The sacred book of the Maya – the Popol Vuh makes reference to this ‘Food of the Gods’:
“And so they were happy over the provisions of the good mountain, ﬁlled with sweet things, . . . thick with pataxte and cacao. . . the rich foods ﬁlling up the citadel named Broken Place, Bitter Water Place.” From the Popol Vuh, sacred book of the Maya (Tedlock 1985, p 163)
Cacao made its way to Europe in the mid 1500’s and was widely heralded as a miracle medicine. The history of its medicinal use is richly documented. The Badianus Codex (1552) noted the use of cacao ﬂowers to treat fatigue, whereas the Florentine Codex (1590) offered a prescription of cacao beans, maize and the herb tlacoxochitl (Calliandra anomala) to alleviate fever and panting of breath and to treat the faint of heart. Subsequent 16th to early 20th century manuscripts produced in Europe and New Spain revealed 100 medicinal uses for cacao/chocolate. Three consistent roles can be identiﬁed:
1) to treat emaciated patients to gain weight;
2) to stimulate nervous systems of apathetic, exhausted or feeble patients; and
3) to improve digestion and elimination where cacao/chocolate countered the effects of stagnant or weak stomachs, stimulated kidneys and improved bowel function.
Additional medical complaints treated with cacao have included anaemia, poor appetite, mental fatigue, poor breast milk production, consumption/tuberculosis, fever, gout, kidney stones, reduced longevity and poor sexual appetite/low virility. Chocolate paste was a medium used to administer drugs and to counter the taste of bitter pharmacological additives. In addition to cacao beans, preparations of cacao bark, oil (cacao butter), leaves and ﬂowers have been used to treat burns, bowel dysfunction, cuts and skin irritations. (J. Nutr. 130: 2057S—2072S, 2000.)

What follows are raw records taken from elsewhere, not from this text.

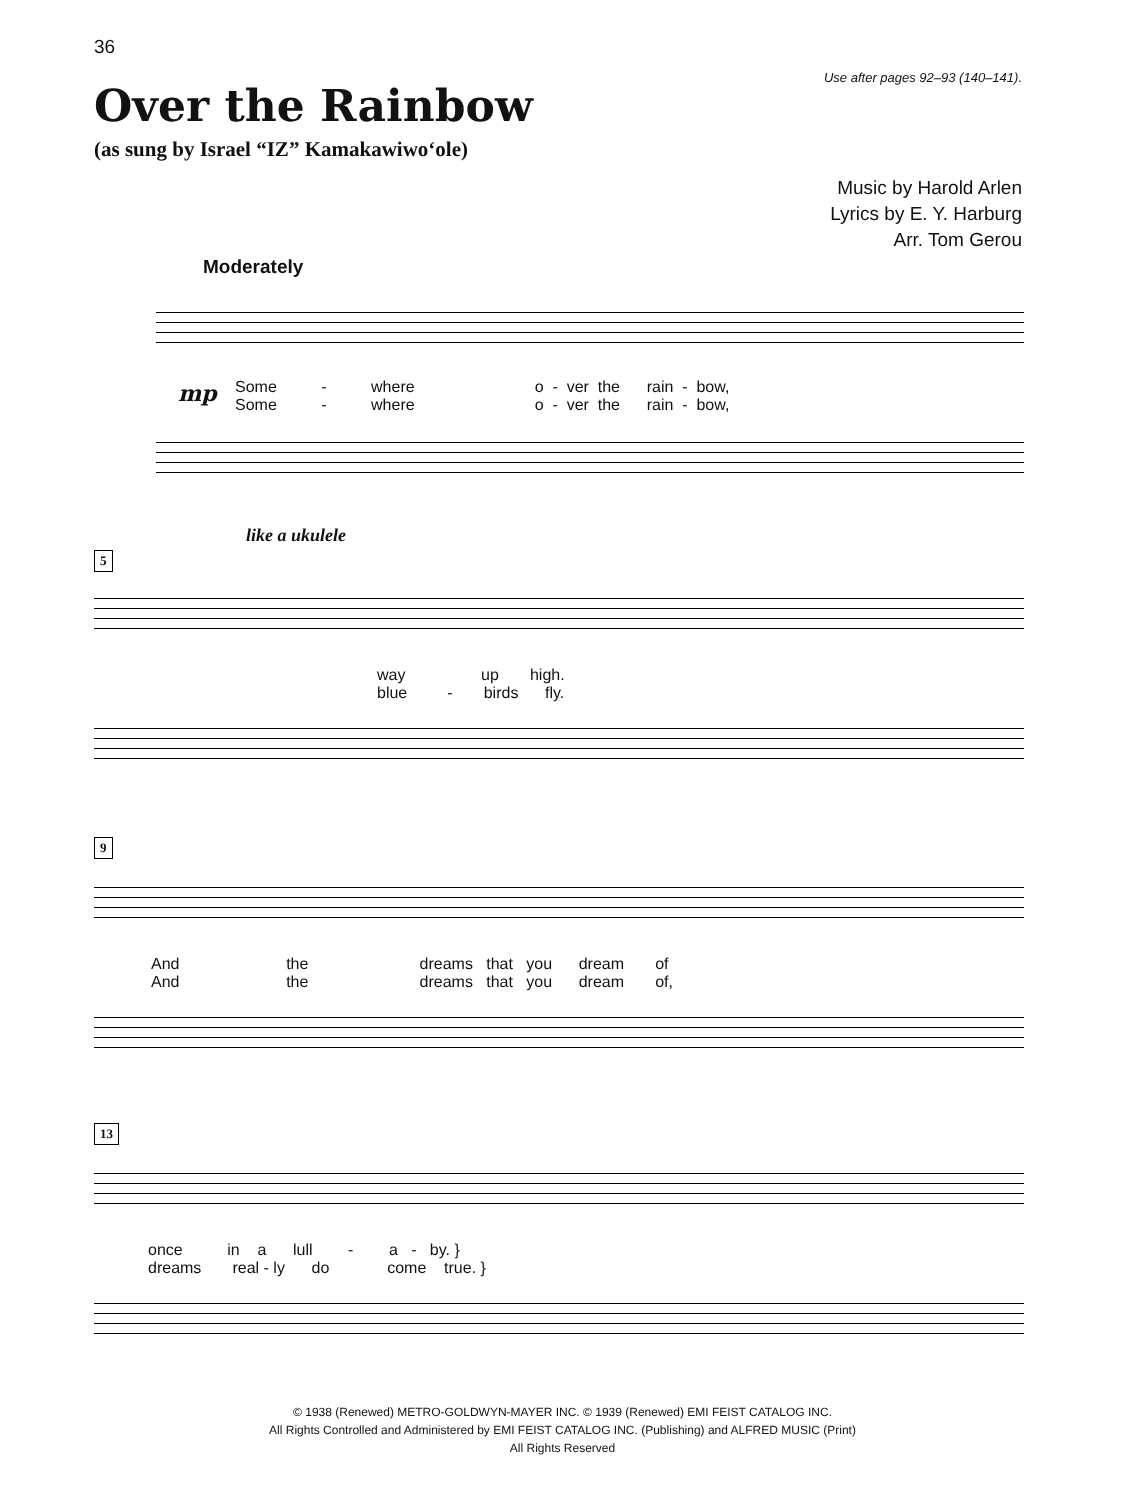36
Use after pages 92–93 (140–141).
Over the Rainbow
(as sung by Israel “IZ” Kamakawiwo‘ole)
Music by Harold Arlen
Lyrics by E. Y. Harburg
Arr. Tom Gerou
Moderately
mp
Some - where o - ver the rain - bow, Some - where o - ver the rain - bow,
like a ukulele
5
way up high. blue - birds fly.
9
And the dreams that you dream of And the dreams that you dream of,
13
once in a lull - a - by. } dreams real - ly do come true. }
© 1938 (Renewed) METRO-GOLDWYN-MAYER INC. © 1939 (Renewed) EMI FEIST CATALOG INC.
All Rights Controlled and Administered by EMI FEIST CATALOG INC. (Publishing) and ALFRED MUSIC (Print)
All Rights Reserved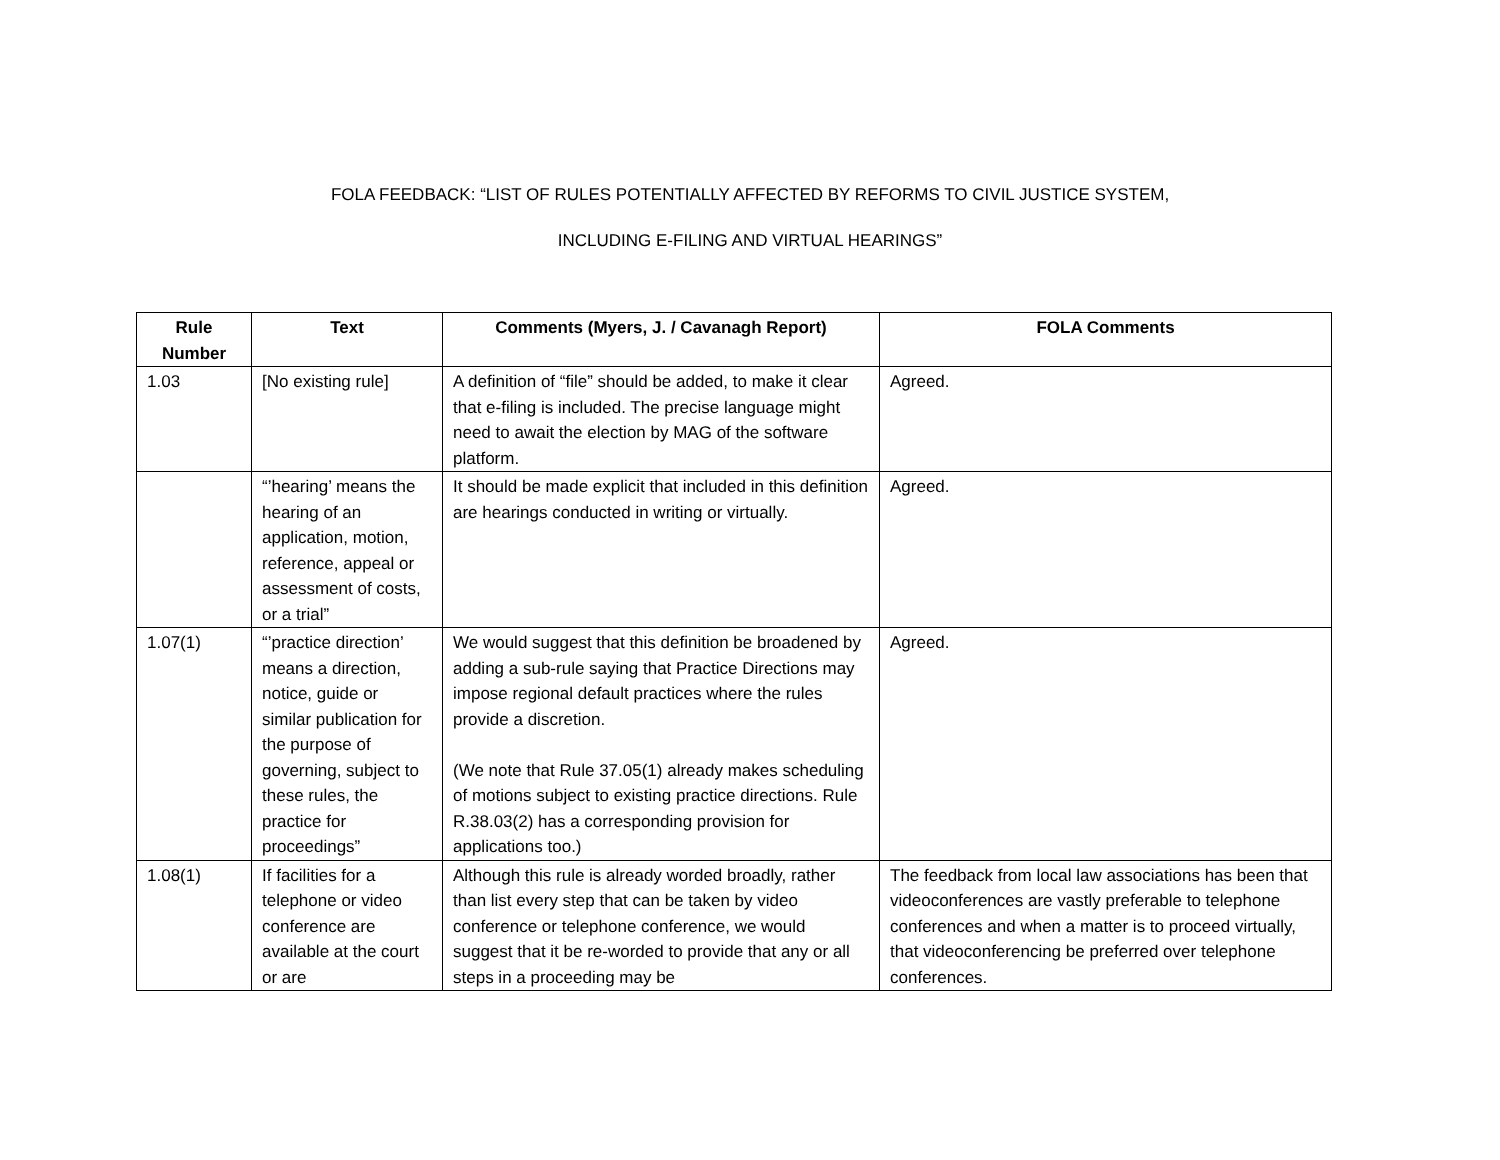FOLA FEEDBACK: “LIST OF RULES POTENTIALLY AFFECTED BY REFORMS TO CIVIL JUSTICE SYSTEM,
INCLUDING E-FILING AND VIRTUAL HEARINGS”
| Rule Number | Text | Comments (Myers, J. / Cavanagh Report) | FOLA Comments |
| --- | --- | --- | --- |
| 1.03 | [No existing rule] | A definition of “file” should be added, to make it clear that e-filing is included. The precise language might need to await the election by MAG of the software platform. | Agreed. |
| | “’hearing’ means the hearing of an application, motion, reference, appeal or assessment of costs, or a trial” | It should be made explicit that included in this definition are hearings conducted in writing or virtually. | Agreed. |
| 1.07(1) | “’practice direction’ means a direction, notice, guide or similar publication for the purpose of governing, subject to these rules, the practice for proceedings” | We would suggest that this definition be broadened by adding a sub-rule saying that Practice Directions may impose regional default practices where the rules provide a discretion. (We note that Rule 37.05(1) already makes scheduling of motions subject to existing practice directions. Rule R.38.03(2) has a corresponding provision for applications too.) | Agreed. |
| 1.08(1) | If facilities for a telephone or video conference are available at the court or are | Although this rule is already worded broadly, rather than list every step that can be taken by video conference or telephone conference, we would suggest that it be re-worded to provide that any or all steps in a proceeding may be | The feedback from local law associations has been that videoconferences are vastly preferable to telephone conferences and when a matter is to proceed virtually, that videoconferencing be preferred over telephone conferences. |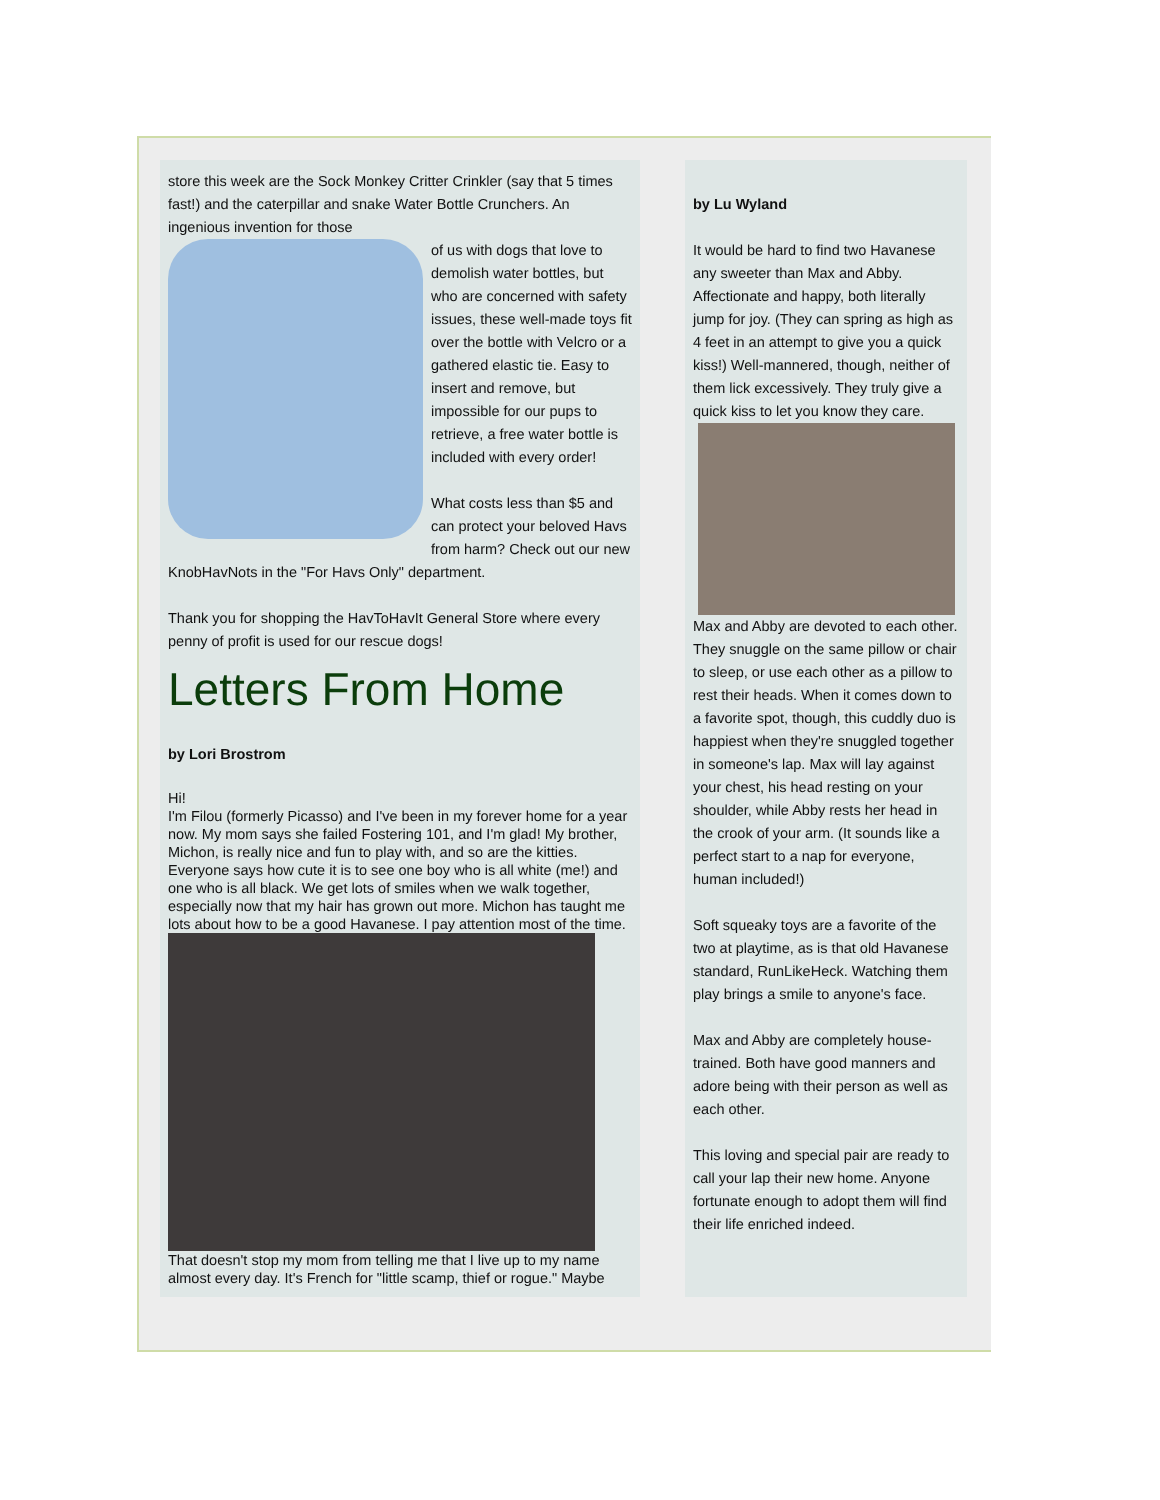store this week are the Sock Monkey Critter Crinkler (say that 5 times fast!) and the caterpillar and snake Water Bottle Crunchers. An ingenious invention for those
of us with dogs that love to demolish water bottles, but who are concerned with safety issues, these well-made toys fit over the bottle with Velcro or a gathered elastic tie. Easy to insert and remove, but impossible for our pups to retrieve, a free water bottle is included with every order!
What costs less than $5 and can protect your beloved Havs from harm? Check out our new KnobHavNots in the "For Havs Only" department.
Thank you for shopping the HavToHavIt General Store where every penny of profit is used for our rescue dogs!
Letters From Home
by Lori Brostrom
Hi!
I'm Filou (formerly Picasso) and I've been in my forever home for a year now. My mom says she failed Fostering 101, and I'm glad! My brother, Michon, is really nice and fun to play with, and so are the kitties. Everyone says how cute it is to see one boy who is all white (me!) and one who is all black. We get lots of smiles when we walk together, especially now that my hair has grown out more. Michon has taught me lots about how to be a good Havanese. I pay attention most of the time.
That doesn't stop my mom from telling me that I live up to my name almost every day. It's French for "little scamp, thief or rogue." Maybe
by Lu Wyland
It would be hard to find two Havanese any sweeter than Max and Abby. Affectionate and happy, both literally jump for joy. (They can spring as high as 4 feet in an attempt to give you a quick kiss!) Well-mannered, though, neither of them lick excessively. They truly give a quick kiss to let you know they care.
Max and Abby are devoted to each other. They snuggle on the same pillow or chair to sleep, or use each other as a pillow to rest their heads. When it comes down to a favorite spot, though, this cuddly duo is happiest when they're snuggled together in someone's lap. Max will lay against your chest, his head resting on your shoulder, while Abby rests her head in the crook of your arm. (It sounds like a perfect start to a nap for everyone, human included!)
Soft squeaky toys are a favorite of the two at playtime, as is that old Havanese standard, RunLikeHeck. Watching them play brings a smile to anyone's face.
Max and Abby are completely house-trained. Both have good manners and adore being with their person as well as each other.
This loving and special pair are ready to call your lap their new home. Anyone fortunate enough to adopt them will find their life enriched indeed.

Modern science has identified more than 300 chemically identifiable compounds in cacao and has proclaimed it to be significantly richer in antioxidant flavonols than green tea, red wine or acai. It contains protein, fats, calcium, iron, magnesium, carotene, thiamine and riboflavine. The theobromine it contains causes your brain to produce more of a neurotransmitter called anandamide which promotes a sense of well being.
So we can see that raw cacao is a powerful, healing, alchemical ingredient, very different from modern chocolate. The modern stuff – palatable as it may be, is mixed with vegetable fats, sugar and usually milk to make it less bitter. Since its production involves heating, much of the healing potential of the cacao is destroyed and modern chocolate is transformed into nothing more than a pancreas stressing treat.
Shame that really – I do think we should be able to enjoy treats in our life, but we have to choose wisely and keep things in moderation. The good news is that raw cacao can be made into delicious healthy treats doing you good twice over, once directly and the second time because it means you are not eating the unhealthy stuff.
I like to use raw cacao in high protein snackballs. It can be hard to find healthy snacks when out and about, especially when steering clear of wheat or gluten so I tend to bring my own. These are brilliant for sporting events when you want to be especially careful to avoid destabilising blood sugar swings and keep up your energy levels.
Here is my recipe:
Raw Cacao High Protein Snackballs (makes a dozen)
125g raw hazelnut butter
100g finely chopped brazil nuts
50g finely chopped unsweetened dried cherries
2 tbsp shelled hemp seeds
1 tbsp ground chia seeds
3tsp chopped cacao nibs
2 tsp raw cacao powder
3 tsp raw honey
1 tsp coconut oil
½ tsp spirulina powder
Seeds from ¼ of a vanilla pod
Shredded coconut to roll the finished balls in
Mix all the ingredients together in a bowl and then shape into balls. Roll in the shredded coconut and store in the fridge.